Interesting! Nice to see @bitwiseshiftleft is writing Rust, too!

@Eh2406 If you're generally interested in efficiently updatable verifiable map-like data structures, it would also be worth taking a look at Jellyfish Merkle Trees. The Rust implementation was originally developed by Libra, but there are several forks, for example: https://docs.rs/jmt/

bitwiseshiftleft commented 3 weeks ago

Oh hello @tarcieri, nice to see you too.

So as not an expert in the Rust registry system I don't really know whether compressed_map or similar is suitable here, or if you'd rather just use Merkle trees. Merkle usually works well if you want short proofs and efficient updates, which seems appropriate here, whereas compressed_map is good for downloading some info on the state of the whole system if you don't need to know what keys are in the map. It's also only research-grade, and not updatable (none of these matrix things are) except by using it to compress deltas.

My compressed_map crate can be thought of as more or less the same idea as a Huffman code plus a BinaryFuse-like matrix map, much as @Eh2406 suggests. It's not quite a Huffman code because the possibility of getting the correct answer "by accident" changes the cost model, but it's the same idea. The matrix map is much more complicated to solve than BinaryFuse (which came out later), and also slower, but it gets a few % better compression.
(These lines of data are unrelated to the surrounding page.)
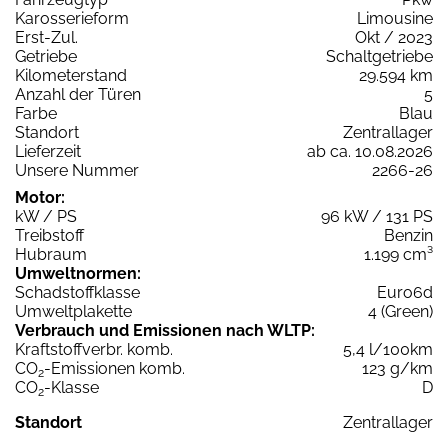
Karosserieform
Limousine
Erst-Zul.
Okt / 2023
Getriebe
Schaltgetriebe
Kilometerstand
29.594 km
Anzahl der Türen
5
Farbe
Blau
Standort
Zentrallager
Lieferzeit
ab ca. 10.08.2026
Unsere Nummer
2266-26
Motor:
kW / PS
96 kW / 131 PS
Treibstoff
Benzin
Hubraum
1.199 cm³
Umweltnormen:
Schadstoffklasse
Euro6d
Umweltplakette
4 (Green)
Verbrauch und Emissionen nach WLTP:
Kraftstoffverbr. komb.
5,4 l/100km
CO
-Emissionen komb.
123 g/km
2
CO
-Klasse
D
2
Standort
Zentrallager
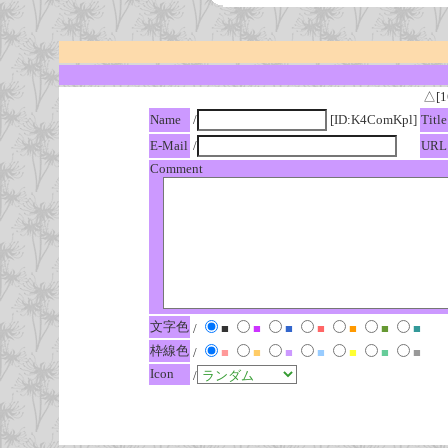
△[1
Name
/
[ID:K4ComKpl]
Title
E-Mail
/
URL
Comment
文字色
/
■
■
■
■
■
■
■
枠線色
/
■
■
■
■
■
■
■
Icon
/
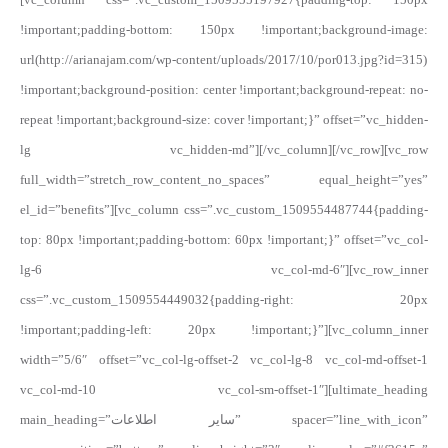
!important;padding-bottom: 150px !important;background-image:
url(http://arianajam.com/wp-content/uploads/2017/10/por013.jpg?id=315)
!important;background-position: center !important;background-repeat: no-
repeat !important;background-size: cover !important;}” offset=”vc_hidden-
lg vc_hidden-md”][/vc_column][/vc_row][vc_row
full_width=”stretch_row_content_no_spaces” equal_height=”yes”
el_id=”benefits”][vc_column css=”.vc_custom_1509554487744{padding-
top: 80px !important;padding-bottom: 60px !important;}” offset=”vc_col-
lg-6 vc_col-md-6″][vc_row_inner
css=”.vc_custom_1509554449032{padding-right: 20px
!important;padding-left: 20px !important;}”][vc_column_inner
width=”5/6″ offset=”vc_col-lg-offset-2 vc_col-lg-8 vc_col-md-offset-1
vc_col-md-10 vc_col-sm-offset-1″][ultimate_heading
main_heading=”سایر اطلاعات” spacer=”line_with_icon”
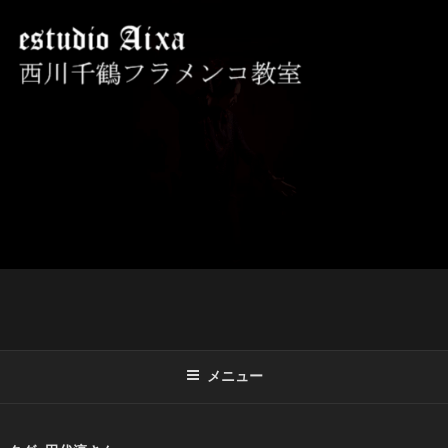
コ
ン
テ
ン
ツ
西川千鶴フラメンコ教室 ESTUDIO
初心者からプロを目指す貴女をお待ちしております。
へ
AIXA
ス
キ
ッ
プ
メニュー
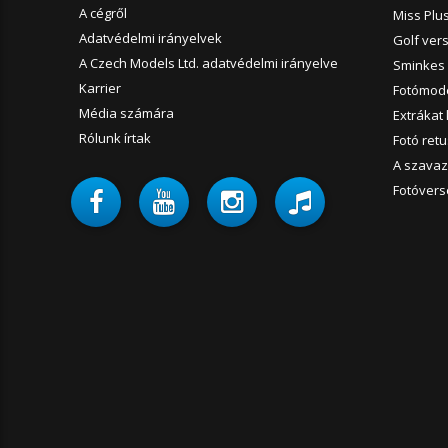
A cégről
Miss Plu
Adatvédelmi irányelvek
Golf ver
A Czech Models Ltd. adatvédelmi irányelve
Sminkes 
Karrier
Fotómode
Média számára
Extrákat 
Rólunk írtak
Fotó ret
A szavaz
Fotóver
This was my first (and so far only) significant Rust project so that is part of why the code is difficult to read. Also I never really finished the paper on it...

trishankatdatadog commented 2 weeks ago

In order to have a snapshot of the index one needs a list of every file and for each file a hash or version number.

Sorry for the late comment, but you don't need to list hashes unless you are worried about malicious mirrors (see Section 5.6 in this paper). But if there are no mirrors and only ever one canonical package index, then you can safely have savings by omitting hashes.

Edit: It is possible I misunderstood what you meant "snapshot." If you mean the TUF snapshot metadata, then my comment above holds true. If not, and you mean what is called the TUF targets metadata, then please ignore πŸ™‚

Eh2406 commented 1 week ago

I am uncertain whether I got the TUF terminology correct. In either case malicious mirrors are exactly why this issue has come up again. Currently it requires a large amount of trust and coordination for a new official mirror to be set up. we only go through this effort for the official CDN's. If we had TUF like protections against malicious mirrors, then the project would have a much easier time endorsing whatever other mirrors people find useful. (We are particularly excited about same building mirrors for common CI providers.)